Flow rate of CO: 100 mL/min × 1 vol.% = 1 mL /min = 6.82 × 10−7 mol/s

$${{\rm{TOF}}}\left({{{\rm{s}}}}^{-1}\right)=\frac{{X}_{{{\rm{CO}}}}\times {V}_{{{\rm{CO}}}}}{{m}_{{{\rm{catalyst}}}}\times \frac{{w}_{{{\rm{Pt}}}}}{{M}_{{{\rm{Pt}}}}}}$$
(1)

where XCO and VCO are the CO conversion and the flow rate of CO (6.82 × 107 mol/s), respectively. mcatalyst is the mass of catalysts (0.03 g). wPt is the weight percentage of Pt in catalysts determined by ICP-OES. MPt is the molar mass of Pt (195 g/mol).

DFT Calculation

Spin-polarized calculations were performed by using the Vienna Ab initio Simulation Package (VASP)56, applying the generalized gradient approximation with the Perdew-Burke-Ernzerhof (PBE) functional57. To account for strong correlation effects, we implemented a Hubbard U correction58, applying an effective U value of 5.0 eV to the localized Ce 4f orbitals. For all calculations, plane-wave kinetic energy cutoff was set at 500 eV59. Geometry optimizations were finished when the Hellman-Feynman force on each relaxed ion fell below 0.02 eV·Å−1. The convergence thresholds were set at 10−5 eV for geometric optimizations and 10−8 eV for calculating chemical shifts and electric field gradients40. The van der Waals (vdW) interactions were incorporated by using Grimme et al.’s DFT-D3 method60. The optimized lattice parameter for cerium oxide is 5.448 Å, which is in agreement with the experimental value of 5.411 Å61.
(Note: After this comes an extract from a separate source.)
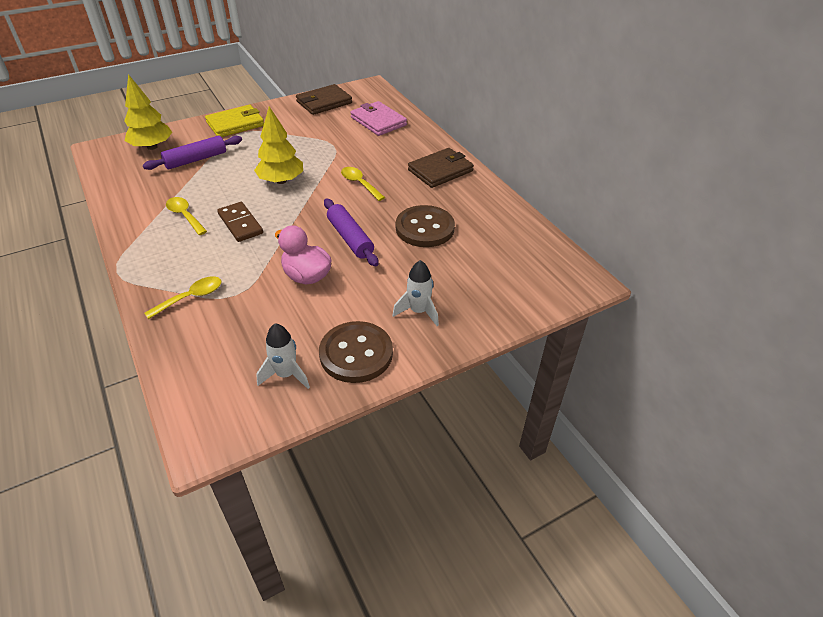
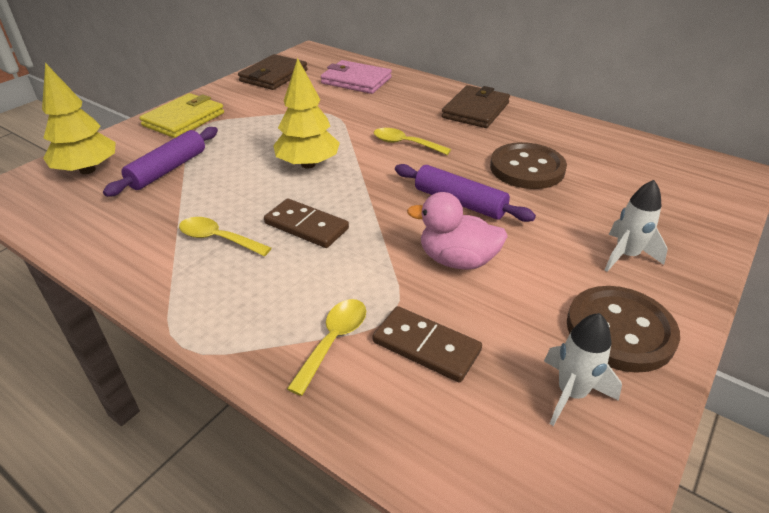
camera: 25 degrees left, 5 degrees down
none -> brown domino [373,306,482,383]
We used the CeO2 (111) surface to model the CeO2 substrate, consisting of six O−Ce−O trilayers with a (4 × 4) surface cell used in A-Pt4O5, A-Pt9O4, A-Pt6O7, S-Pt1, E-Pt1(4c), E-Pt1(4c’), E-Pt1(6c), E-Pt1H2 and A-Pt3O3, and a (3 × 3) surface cell used in A-Pt1, A-Pt1O2, A-Pt1(OH)2, and A-Pt3. A 2 × 2 × 1 Monkhorst-Pack grid was used to sample the k-point mesh. To eliminate slab-slab interactions, a 15 Å vacuum gap was introduced along the [111] direction.

The 17O NMR parameter calculations were carried out in accordance with the methodology outlined in our previous work40. To calculate the quadrupolar parameters (CQ and ηQ) for 17O, the experimental quadrupole moment (Q) of −0.02558 barns62 was used. The isotropic chemical shift (δiso) is defined as δiso = δref + δcal, where δref is the reference chemical shift and δcal is the chemical shift value calculated using VASP. The δref for each model was determined by aligning the average δcal of middle layers (O layers 4–9) to the experimental value of 877 ppm. All determined δref values are in the range of 50–60 ppm (given in title of Supplementary Tables 313, 16 and 17).

For calculations of CO oxidation and Pt4O5 cluster decomposition, a (4 × 4) CeO2 (111) surface with three O−Ce−O trilayers was used to model the substrate and the bottom CeO2 trilayers were fixed for the geometric optimizations. The transition states for the CO oxidation reaction over E-Pt1(4c) and E-Pt1(6c) models were determined by employing the climbing-image nudged elastic band technique63. Further frequency calculations were performed to confirm the obtained TS structures.

The adsorption energies (Eads) of H2O and CO were calculated as follows:

$${E}_{{{\rm{ads}}}}={E}_{{{\rm{adsorbate}}}/{{\rm{slab}}}}-{E}_{{{\rm{adsorbate}}}}-{E}_{{{\rm{slab}}}}$$
(2)

where Eadsorbate/slab is the total energy of the adsorption complex, Eslab is the energy of the Pt/CeO2 substrate, and Eadsorbate is the energy of the gas-phase molecule.

The Gibbs free energy change for the dissociative water adsorption process of Pt4O5/CeO2 were calculated as follows:

$$\Delta G={E}_{{{\rm{abs}}}}+\Delta {E}_{{{\rm{ZPE}}}}-{{\rm{T}}}\Delta S+\Delta U(0\to {{\rm{T}}})$$
(3)

where Eabs, ∆EZPE, and ∆S are the adsorption energy of intermediate, change in zero-point energy and entropy change of the reaction, respectively. ∆U is the internal energy difference between 0 K and T. The thermal correction for adsorbate was calculated by using the VASPKIT package64.